= Li Lienfung =

Singaporean chemist and writer

Li Lienfung (1923 – 3 August 2011) 李廉凤 was a Singaporean chemist and writer. She was a bilingual writer, using both English and Chinese. Li was known for her plays, short stories and especially for her newspaper column, "Bamboo Green."

== Biography ==
Li was born in Shanghai in 1923. Her father, Li Kuo Ching, left to work in the United States, leaving Li's mother to raise her in China. He eventually abandoned his family when Li's mother would not move to the U.S. When China was invaded by Japan in 1937, she moved to Hunan, and then to Hong Kong.

She went to Mills College in 1940 and graduated with a degree in chemistry. She worked for a short time in an aluminum smelting plant in New Jersey as a lab assistant. She studied organic chemistry at the Massachusetts Institute of Technology (MIT), but transferred to Cornell University where she earned her master's degree in literature in 1946. At Cornell, her master's thesis was on Chinese folk literature.

- EXERCISE SET -
1. Copy the passage of the Li Lienfung biography from "Li Lienfung (1923" to "to Hong Kong.".
2. Condense the paragraph of the Li Lienfung biography that begins "She went to Mills College" into a bulleted list of its main facts.
3. Extend the Li Lienfung biography, picking up after its final sentence.

- RAW DATA -

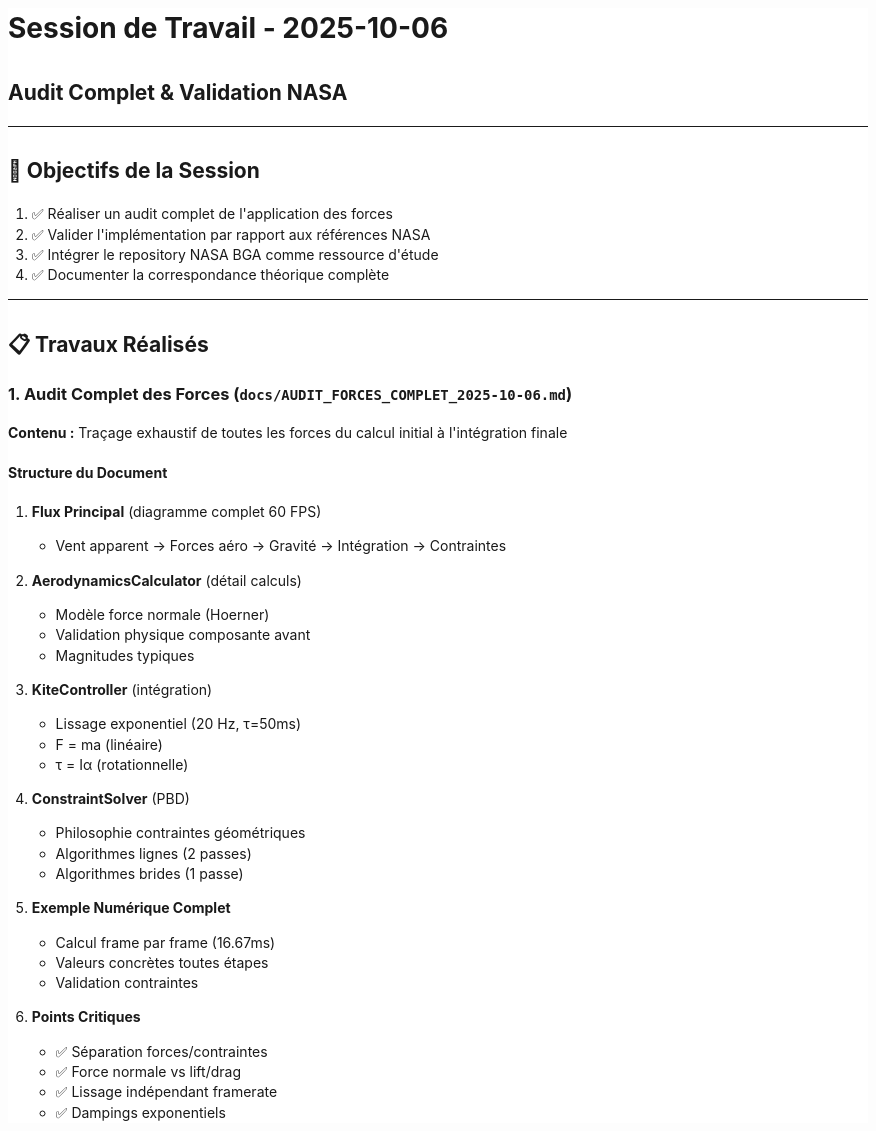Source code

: # Session de Travail - 2025-10-06
## Audit Complet & Validation NASA

---

## 🎯 Objectifs de la Session

1. ✅ Réaliser un audit complet de l'application des forces
2. ✅ Valider l'implémentation par rapport aux références NASA
3. ✅ Intégrer le repository NASA BGA comme ressource d'étude
4. ✅ Documenter la correspondance théorique complète

---

## 📋 Travaux Réalisés

### 1. Audit Complet des Forces (`docs/AUDIT_FORCES_COMPLET_2025-10-06.md`)

**Contenu :** Traçage exhaustif de toutes les forces du calcul initial à l'intégration finale

#### Structure du Document

1. **Flux Principal** (diagramme complet 60 FPS)
   - Vent apparent → Forces aéro → Gravité → Intégration → Contraintes
   
2. **AerodynamicsCalculator** (détail calculs)
   - Modèle force normale (Hoerner)
   - Validation physique composante avant
   - Magnitudes typiques

3. **KiteController** (intégration)
   - Lissage exponentiel (20 Hz, τ=50ms)
   - F = ma (linéaire)
   - τ = Iα (rotationnelle)

4. **ConstraintSolver** (PBD)
   - Philosophie contraintes géométriques
   - Algorithmes lignes (2 passes)
   - Algorithmes brides (1 passe)

5. **Exemple Numérique Complet**
   - Calcul frame par frame (16.67ms)
   - Valeurs concrètes toutes étapes
   - Validation contraintes

6. **Points Critiques**
   - ✅ Séparation forces/contraintes
   - ✅ Force normale vs lift/drag
   - ✅ Lissage indépendant framerate
   - ✅ Dampings exponentiels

- SOLVED TASKS -
1.
Li Lienfung (1923 – 3 August 2011) 李廉凤 was a Singaporean chemist and writer. She was a bilingual writer, using both English and Chinese. Li was known for her plays, short stories and especially for her newspaper column, "Bamboo Green."

== Biography ==
Li was born in Shanghai in 1923. Her father, Li Kuo Ching, left to work in the United States, leaving Li's mother to raise her in China. He eventually abandoned his family when Li's mother would not move to the U.S. When China was invaded by Japan in 1937, she moved to Hunan, and then to Hong Kong.

2.
- Entered Mills College in 1940 and graduated with a degree in chemistry.
- Worked briefly as a lab assistant at an aluminum smelting plant in New Jersey.
- Studied organic chemistry at MIT.
- Transferred to Cornell University and earned a master's degree in literature in 1946.
- Wrote her master's thesis at Cornell on Chinese folk literature.

3.
In July 1946, she married Ho Rih Hwa, who was also a student at Cornell. She and her father also reconciled at this time. Her father sent her to Bangkok in 1948, where she became the chief chemist analyzing tungsten ores that her father exported, trading with the Wah Chang Group company. Her family then moved to Yangon in 1949. Later, Li helped her father set up tapioca factories and other food-related ventures.

Li's daughter, Ho Minfong, was born in Yangon in 1951. Minfong would go on to become a noted writer. Her son, Ho Kwon Ping, was born in Hong Kong in 1952 and later became a businessman. Li has another son, Kwon Cjan, who is also involved in business. In 1952, Li returned to work for the company, and was eventually made the vice-chair of Wah Chang.

Li's husband became Singapore's ambassador to Thailand in 1967. After Thailand, he was made the ambassador to several European countries and entities, meaning that Li lived in Europe until the early 1970s, when they moved to Singapore.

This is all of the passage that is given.